── QUOTED PASSAGE ──

As shown in Tables 6, 7, 8 and 9, the evolution strategy is able to produce good results if \(\mu \) and \(\lambda \) are both greater than 1. This is as expected; the more the individuals are in the population, the more the algorithm is able to diversify the individuals within the population, which is necessary for finding the optimal solution.
Even though the population should not be too small, it seems to be optimal (at least for these images) to set \(\mu \) to 5 and \(\lambda \) to 10, e.g., as these settings lead to very good results without consuming too much runtime. Depending on the available resources, it is also possible to slightly increase the quality in some cases by increasing the population size, even if the needed runtime then rises significantly.

3 Conclusion

The here presented workflow allows for the automatic generation of specific processing pipelines for various types of microscopy images without the need for expert knowledge in the field of image processing. These pipelines are capable of delivering nearly equivalent quality level compared to specially trained neural networks without the need for costly data preparation.

───
── RECORDED DATA ──

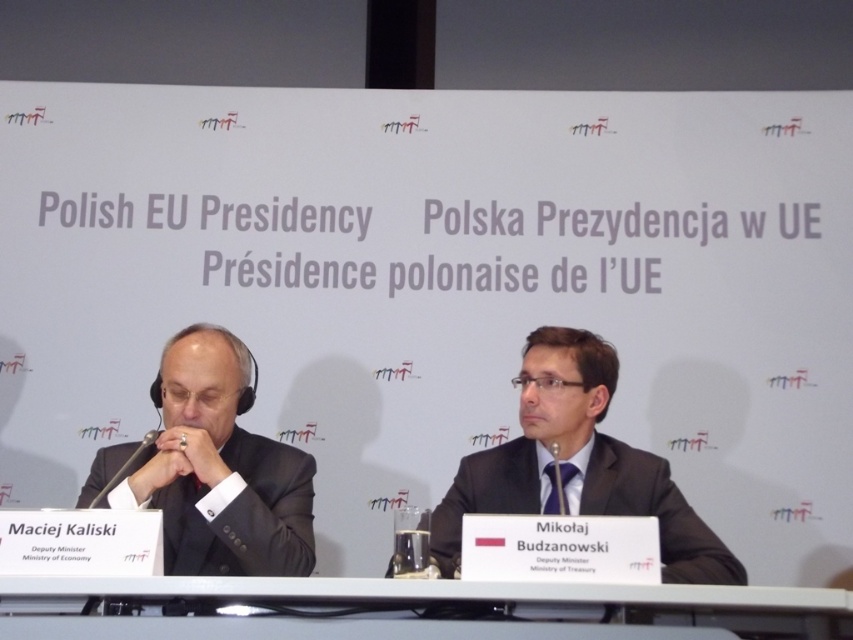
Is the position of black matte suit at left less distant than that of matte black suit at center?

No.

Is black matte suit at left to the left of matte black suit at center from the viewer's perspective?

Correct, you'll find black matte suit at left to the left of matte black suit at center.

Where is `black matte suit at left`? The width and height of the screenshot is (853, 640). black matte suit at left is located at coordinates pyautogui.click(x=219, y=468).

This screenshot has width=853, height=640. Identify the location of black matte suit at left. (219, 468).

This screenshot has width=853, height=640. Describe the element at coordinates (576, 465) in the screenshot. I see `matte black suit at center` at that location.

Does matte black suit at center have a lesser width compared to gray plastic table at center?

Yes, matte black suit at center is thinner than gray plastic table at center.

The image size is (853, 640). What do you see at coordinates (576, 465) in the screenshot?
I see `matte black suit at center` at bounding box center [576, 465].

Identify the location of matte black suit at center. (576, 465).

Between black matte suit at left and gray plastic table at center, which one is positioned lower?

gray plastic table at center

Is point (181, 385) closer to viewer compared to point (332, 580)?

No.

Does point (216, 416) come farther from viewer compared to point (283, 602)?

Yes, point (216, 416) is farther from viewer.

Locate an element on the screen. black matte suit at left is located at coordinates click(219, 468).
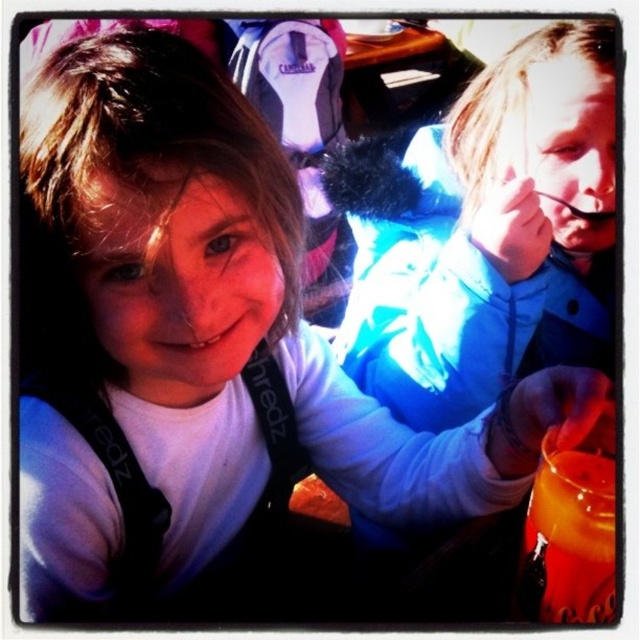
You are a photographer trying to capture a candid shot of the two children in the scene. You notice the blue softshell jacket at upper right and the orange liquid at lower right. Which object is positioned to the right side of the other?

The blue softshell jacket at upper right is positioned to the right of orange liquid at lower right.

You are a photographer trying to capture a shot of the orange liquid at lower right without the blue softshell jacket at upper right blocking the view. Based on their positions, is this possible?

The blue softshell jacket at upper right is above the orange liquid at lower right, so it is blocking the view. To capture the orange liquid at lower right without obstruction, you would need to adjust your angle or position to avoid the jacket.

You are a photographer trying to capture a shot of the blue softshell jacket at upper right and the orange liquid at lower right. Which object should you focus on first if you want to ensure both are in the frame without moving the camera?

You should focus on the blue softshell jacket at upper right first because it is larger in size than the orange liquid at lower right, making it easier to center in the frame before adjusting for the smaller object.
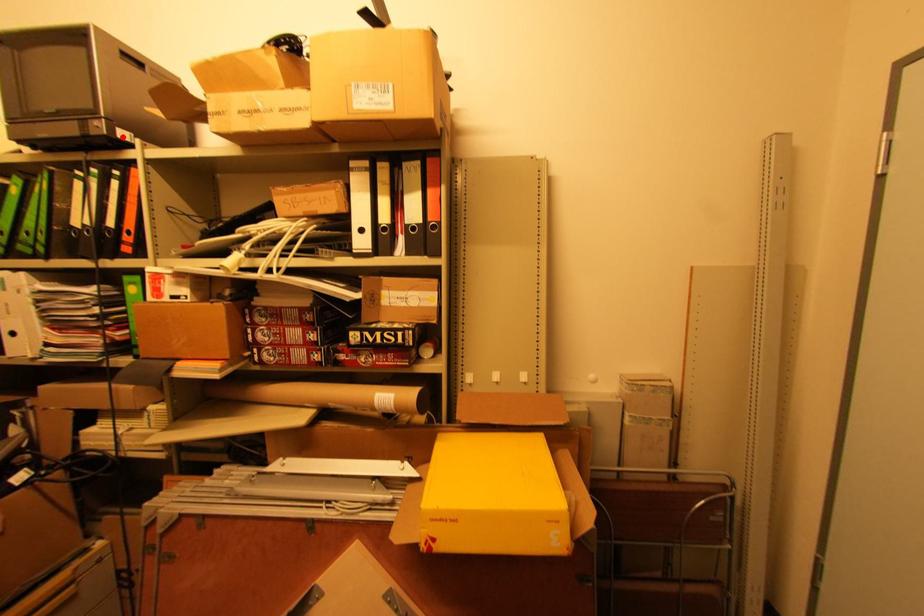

───

### WHAT NEEDS TO BE DONE:
Copy the part of the evolution strategy text that begins with the words containing "The here presented" and ends with "costly data preparation.", changing "neural networks" to "deep learning models". Work from the text alone.

### SOLUTION TO THIS EXERCISE:
The here presented workflow allows for the automatic generation of specific processing pipelines for various types of microscopy images without the need for expert knowledge in the field of image processing. These pipelines are capable of delivering nearly equivalent quality level compared to specially trained deep learning models without the need for costly data preparation.